# PASSAGE PROVIDED
::::

This does not mean, however, that these new Councils would have to multiply senior managers, let alone have chief executives. In fact it should be perfectly feasible that some of the latter powers return to local mayors with CEOs replaced by municipal secretaries. Equally, some functions can be shared regionally or nationally but this not mean that they need to be nationalised by Holyrood. The fears of increased corruption can be addressed by expanding the already powerful supervisory powers upon local government (Audit Scotland, Standards Commission, etc.).
Tinkering with boundaries is something that is fancied by some commentators (most recently by Rae and Hamilton, 2018) . However, this would ignore three fundamental barriers to change:
First, two generations of political and managerial classes have grown used to the current state of affairs so regardless of their keenness to change there are strong incentives to keep the status quo. The last reorganisation cost up to £400m in 1996 (McConnell, 2004).
Second, local government would have to be prepared to consider a grand bargain of the existing powers (e.g. should schools be a local power, should they be subject to national control, should power be devolved to the schools themselves?) – a potentially risky game for local government.

::::

# WORK TO COMPLETE
1. Translate into French this sentence from the passage on Scottish local government reform: "The last reorganisation cost up to £400m in 1996 (McConnell, 2004)."
2. Extract the part of the passage on Scottish local government reform between "Second, local government" and "for local government.", inclusive.

::::

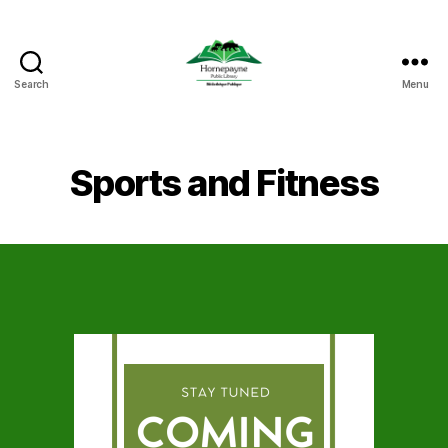
Search
Menu
Hornepayne
Public
Library
Sports and Fitness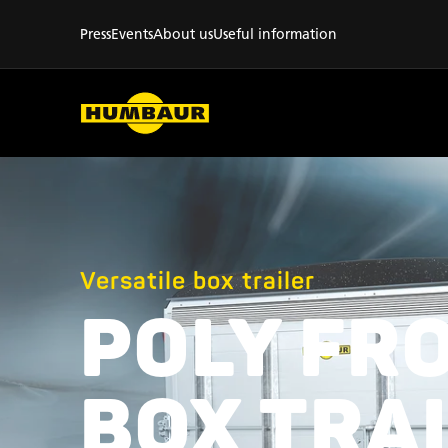
Press
Events
About us
Useful information
Versatile box trailer
POLY FR
BOX TRA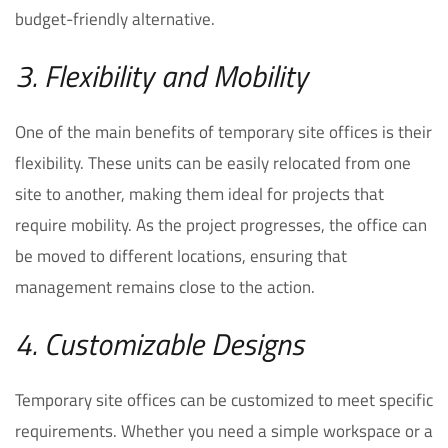
budget-friendly alternative.
3. Flexibility and Mobility
One of the main benefits of temporary site offices is their
flexibility. These units can be easily relocated from one
site to another, making them ideal for projects that
require mobility. As the project progresses, the office can
be moved to different locations, ensuring that
management remains close to the action.
4. Customizable Designs
Temporary site offices can be customized to meet specific
requirements. Whether you need a simple workspace or a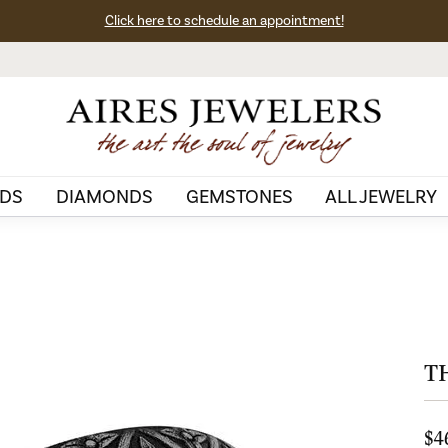
Click here to schedule an appointment!
DS
DIAMONDS
GEMSTONES
ALL JEWELRY
T
$4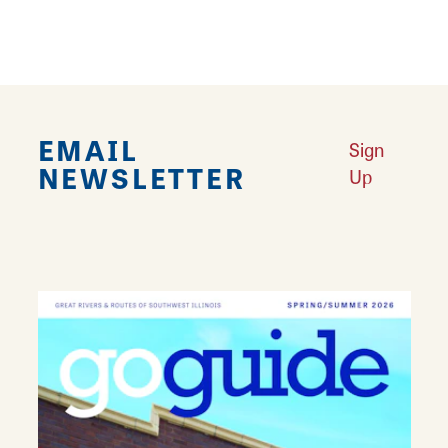
EMAIL
Sign
NEWSLETTER
Up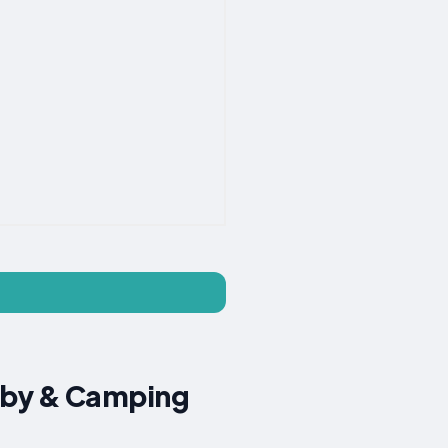
gby & Camping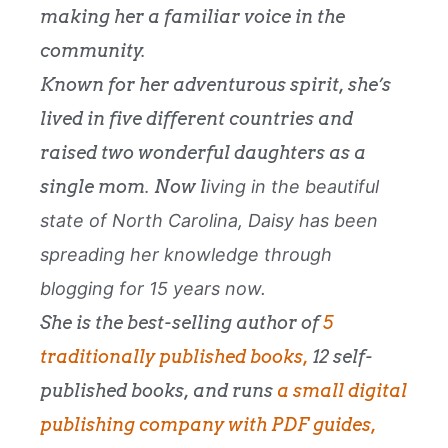
making her a familiar voice in the
community.
Known for her adventurous spirit, she’s
lived in five different countries and
raised two wonderful daughters as a
single mom. Now l
iving in the beautiful
state of
North Carolina
, Daisy has been
spreading her knowledge through
blogging for 15 years now.
She is the best-selling author of
5
traditionally published books,
12 self-
published books, and runs
a small digital
publishing company with PDF guides,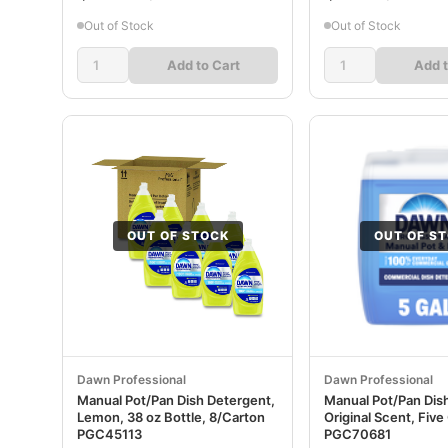
Out of Stock
Out of Stock
Add to Cart
Add t
OUT OF STOCK
OUT OF S
Dawn Professional
Dawn Professional
Manual Pot/Pan Dish Detergent,
Manual Pot/Pan Dis
Lemon, 38 oz Bottle, 8/Carton
Original Scent, Fiv
PGC45113
PGC70681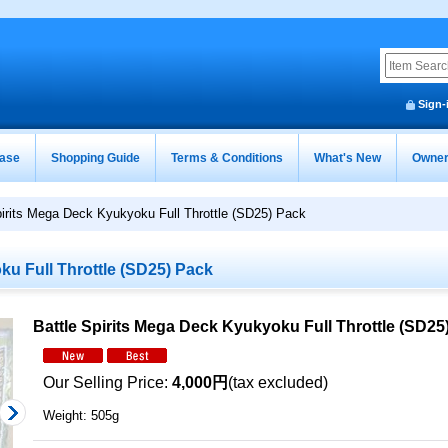
Sign-
ease
Shopping Guide
Terms & Conditions
What's New
Owner
pirits Mega Deck Kyukyoku Full Throttle (SD25) Pack
ku Full Throttle (SD25) Pack
Battle Spirits Mega Deck Kyukyoku Full Throttle (SD25
Our Selling Price
:
4,000円
(tax excluded)
Weight
:
505g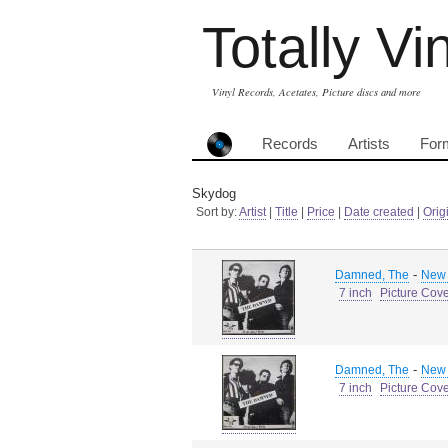
Totally Vi
Vinyl Records, Acetates, Picture discs and more
Records
Artists
For
Skydog
Sort by:
Artist
|
Title
|
Price
|
Date created
|
Orig
-
Damned, The
New 
7 inch
Picture Cov
-
Damned, The
New 
7 inch
Picture Cov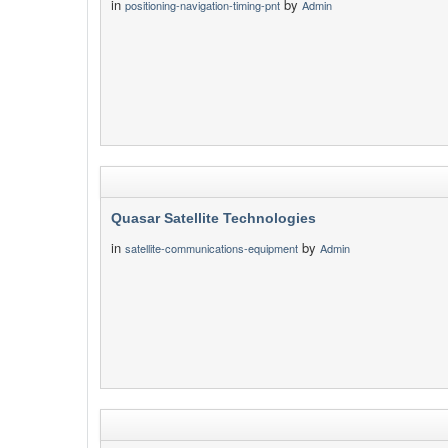
in
by
positioning-navigation-timing-pnt
Admin
Quasar Satellite Technologies
in
by
satellite-communications-equipment
Admin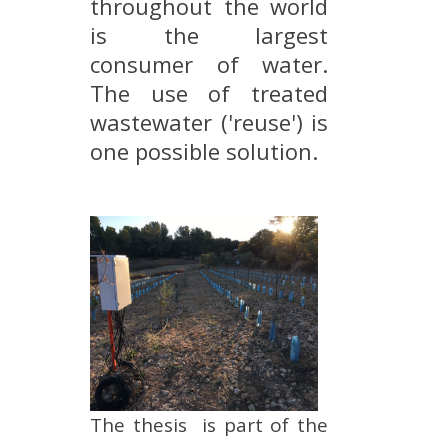
throughout the world
METHODS AND TOOLS
is the largest
SOFTWARE
consumer of water.
The use of treated
PUBLICATIONS SUR HAL
wastewater ('reuse') is
HDR
one possible solution.
THESES
WORKING PAPERS
THEMATIC NOTES
FOR THE PUBLIC
The thesis is part of the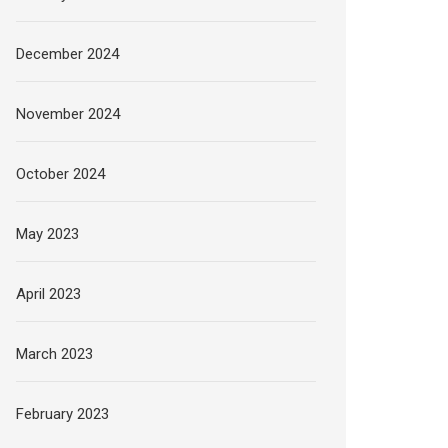
December 2024
November 2024
October 2024
May 2023
April 2023
March 2023
February 2023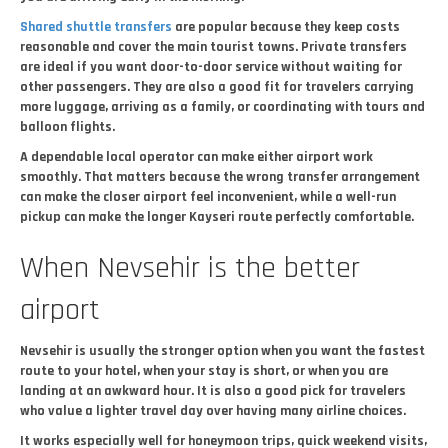
Shared shuttle transfers
are popular because they keep costs
reasonable and cover the main tourist towns. Private transfers
are ideal if you want door-to-door service without waiting for
other passengers. They are also a good fit for travelers carrying
more luggage, arriving as a family, or coordinating with tours and
balloon flights.
A dependable local operator can make either airport work
smoothly. That matters because the wrong transfer arrangement
can make the closer airport feel inconvenient, while a well-run
pickup can make the longer Kayseri route perfectly comfortable.
When Nevsehir is the better
airport
Nevsehir is usually the stronger option when you want the fastest
route to your hotel, when your stay is short, or when you are
landing at an awkward hour. It is also a good pick for travelers
who value a lighter travel day over having many airline choices.
It works especially well for honeymoon trips, quick weekend visits,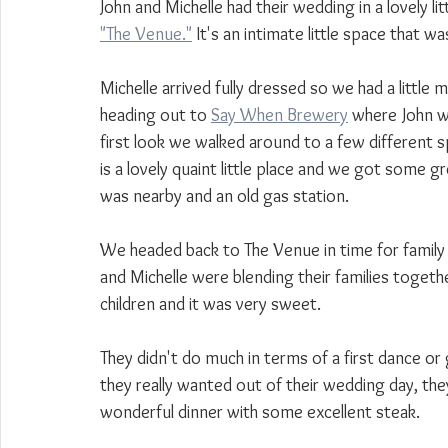
John and Michelle had their wedding in a lovely li
"The Venue."
 It's an intimate little space that wa
Michelle arrived fully dressed so we had a little 
heading out to 
Say When Brewery
 where John wa
first look we walked around to a few differen
is a lovely quaint little place and we got some gr
was nearby and an old gas station. 
We headed back to The Venue in time for family
and Michelle were blending their families togeth
children and it was very sweet.
They didn't do much in terms of a first dance or 
they really wanted out of their wedding day, th
wonderful dinner with some excellent steak.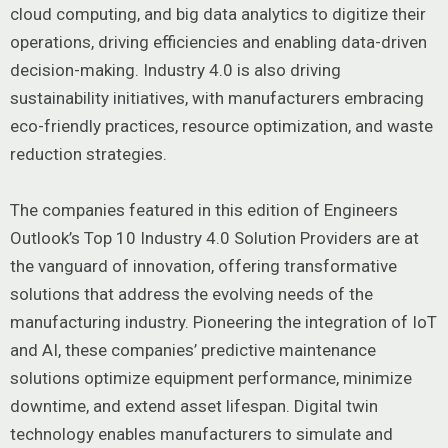
cloud computing, and big data analytics to digitize their
operations, driving efficiencies and enabling data-driven
decision-making. Industry 4.0 is also driving
sustainability initiatives, with manufacturers embracing
eco-friendly practices, resource optimization, and waste
reduction strategies.
The companies featured in this edition of Engineers
Outlook’s Top 10 Industry 4.0 Solution Providers are at
the vanguard of innovation, offering transformative
solutions that address the evolving needs of the
manufacturing industry. Pioneering the integration of IoT
and AI, these companies’ predictive maintenance
solutions optimize equipment performance, minimize
downtime, and extend asset lifespan. Digital twin
technology enables manufacturers to simulate and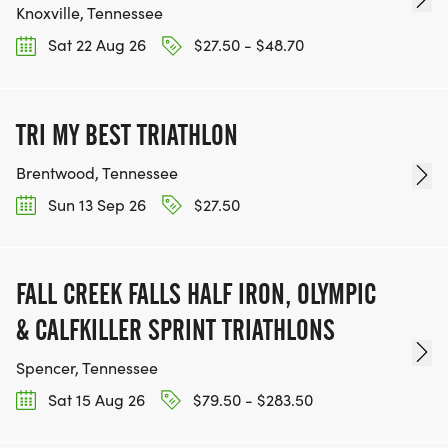
Knoxville, Tennessee
Sat 22 Aug 26
$27.50 - $48.70
TRI MY BEST TRIATHLON
Brentwood, Tennessee
Sun 13 Sep 26
$27.50
FALL CREEK FALLS HALF IRON, OLYMPIC
& CALFKILLER SPRINT TRIATHLONS
Spencer, Tennessee
Sat 15 Aug 26
$79.50 - $283.50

::::

# ANSWER SET
1. La dernière réorganisation a coûté jusqu'à 400 millions de livres sterling en 1996 (McConnell, 2004).

2.
Second, local government would have to be prepared to consider a grand bargain of the existing powers (e.g. should schools be a local power, should they be subject to national control, should power be devolved to the schools themselves?) – a potentially risky game for local government.